Bach declarou em janeiro de 2023 que não queria proibir os atletas de competir “apenas com base na cidadania”. O presidente do COI considera que a politização do esporte é “perigosa” e argumenta que a exclusão de atletas russos ou bielorrussos dos Jogos Olímpicos, e não de outros países afetados por guerras como Iémen, Iraque ou Líbia, não é justificável.
Próximos desafios
Jürg Lauber, embaixador suíço na ONU, considera que “a guerra na Ucrânia se juntou a uma série de conflitos e crises. E eles têm um forte impacto no trabalho dos diplomatas e nas atividades das organizações internacionais, especialmente as humanitárias sediadas em Genebra”. “A necessidade de respeitar o direito internacional e o desejo do direito de prevalecer sobre o poder tornou-se ainda mais forte”, afirma o diplomata.
O embaixador francês Jérôme Bonnafont acredita que a guerra na Ucrânia apresentou a Genebra “uma tripla necessidade”: a primeira é condenar as ações da Rússia e assegurar que os crimes cometidos não fiquem impunes”. Este é o papel do Conselho dos Direitos Humanos.

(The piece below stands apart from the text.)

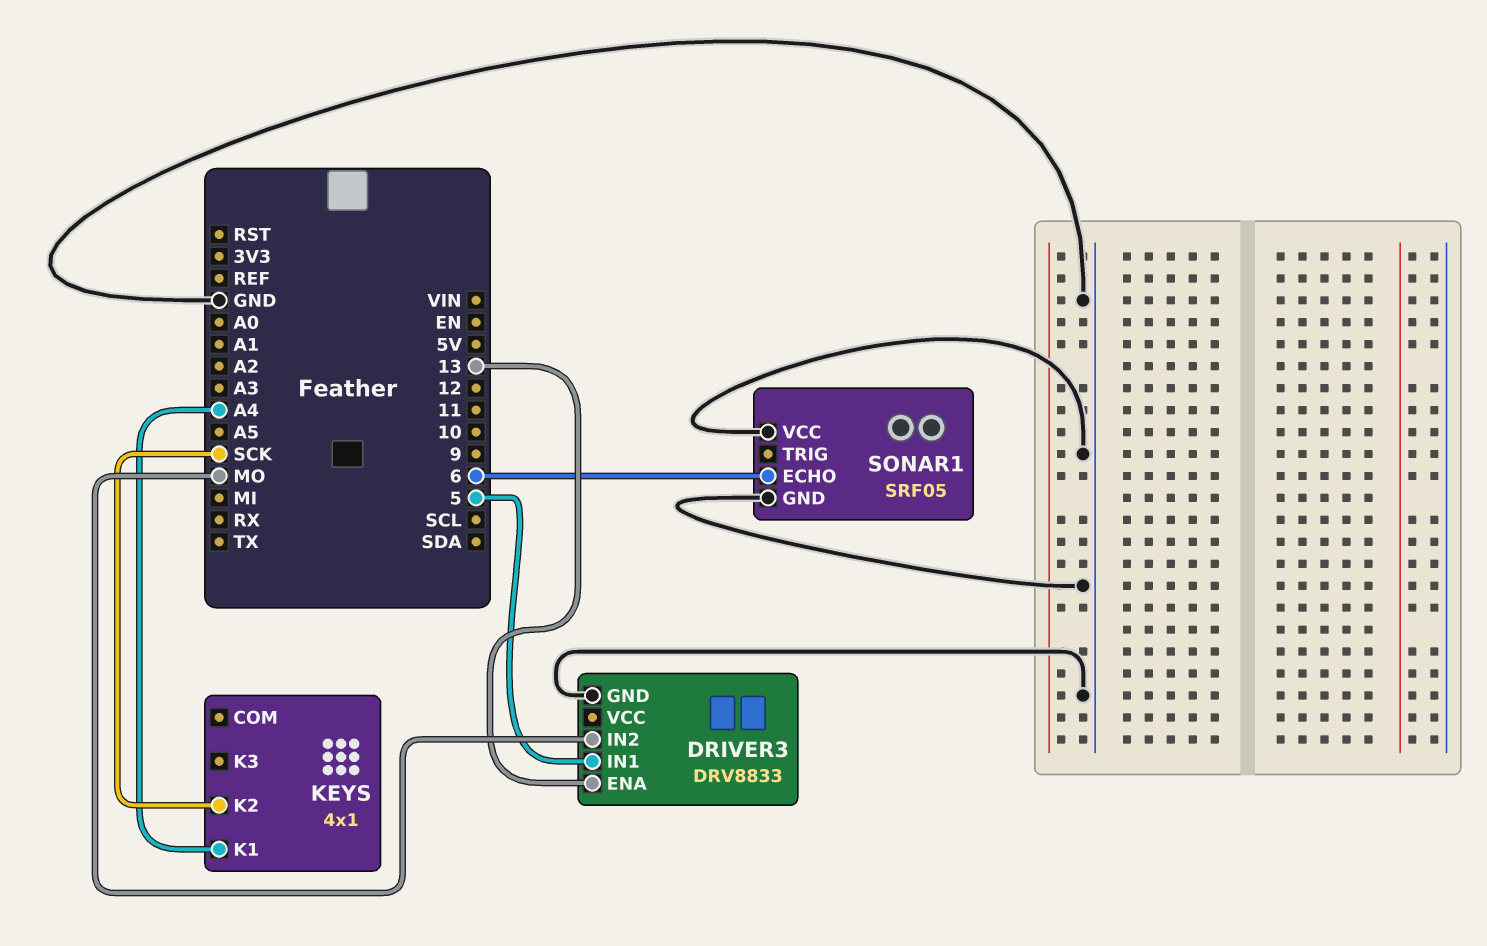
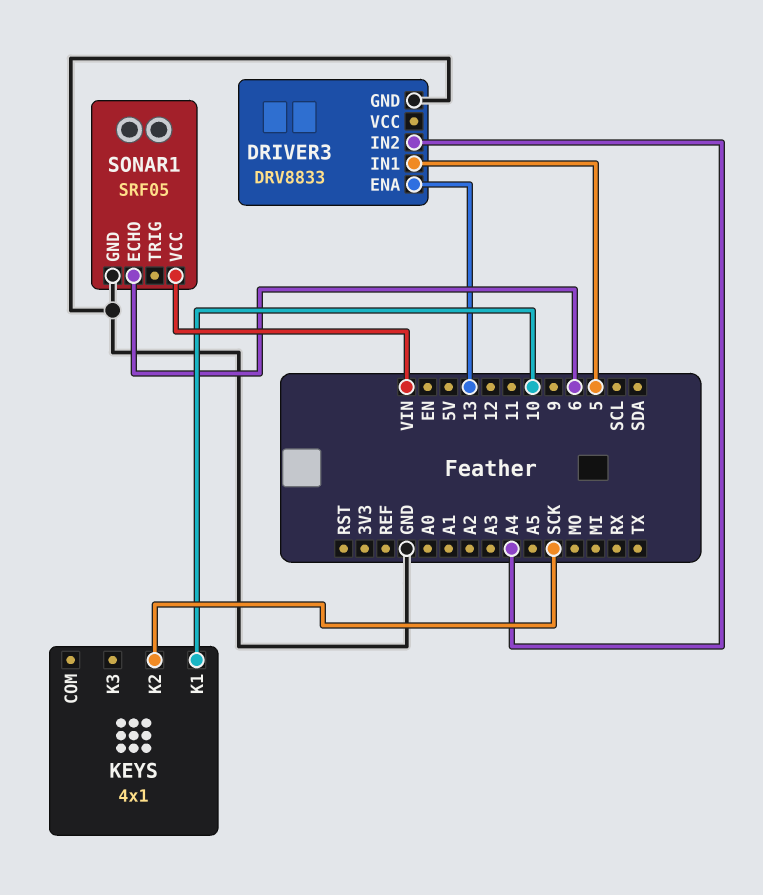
DRIVER3 pin IN2: MO -> A4
KEYS pin K1: A4 -> 10
SONAR1 pin VCC: GND -> VIN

Em segundo lugar, apoiar a Ucrânia para que possa superar as consequências econômicas e humanitárias do conflito. Terceiro, manter o sistema multilateral, assegurando que os esforços dedicados a esta guerra não nos desviem das nossas outras missões”, diz.
Para o embaixador russo, o principal desafio para Genebra internacional é “fazer com que o Ocidente compreenda que há um tempo e um lugar certos para tudo”. Gatilov pensa que as discussões sobre a Ucrânia devem ser levadas à Assembleia Geral da ONU ou ao Conselho de Segurança da ONU, e não perante agências especializadas como a Organização Internacional do Trabalho (OIT) ou a Organização Mundial da Propriedade Intelectual (OMPI). “A ONU tem de voltar a ser uma plataforma internacional neutra e imparcial, centrada nas formas de abordar as questões prementes do mundo, em vez de ser uma plataforma de ajuste de contas políticas”, diz Gatilov.
Todos os embaixadores contatados pela SWI concordam que outras questões urgentes não devem ser negligenciadas. Uma vez que a guerra está em curso, estas discussões entre organizações multilaterais em Genebra vão continuar. “É um aniversário triste”, lamenta Alessandra Vellucci, porta-voz da ONU em Genebra. “Além do sofrimento do povo ucraniano, a guerra teve profundas implicações globais nos preços dos alimentos e da energia, no comércio e nas cadeias de abastecimento, na segurança nuclear e nos fundamentos do direito internacional”.
Segundo ela, a guerra na Ucrânia teve também um grande impacto no trabalho quotidiano das Nações Unidas. “A ONU trabalha na organização e apoio de operações humanitárias, facilitando as exportações de alimentos e fertilizantes da Ucrânia e Rússia, sendo muitas destas operações supervisionadas e implementadas por agências da ONU sediadas em Genebra.”
No meio de todas as estratégias diplomáticas e políticas relacionadas com a guerra na Ucrânia, o braço humanitário da ONU cumpre sua missão. Muitas organizações internacionais localizadas em Genebra continuam a trabalhar para apoiar as vítimas da guerra e refugiados.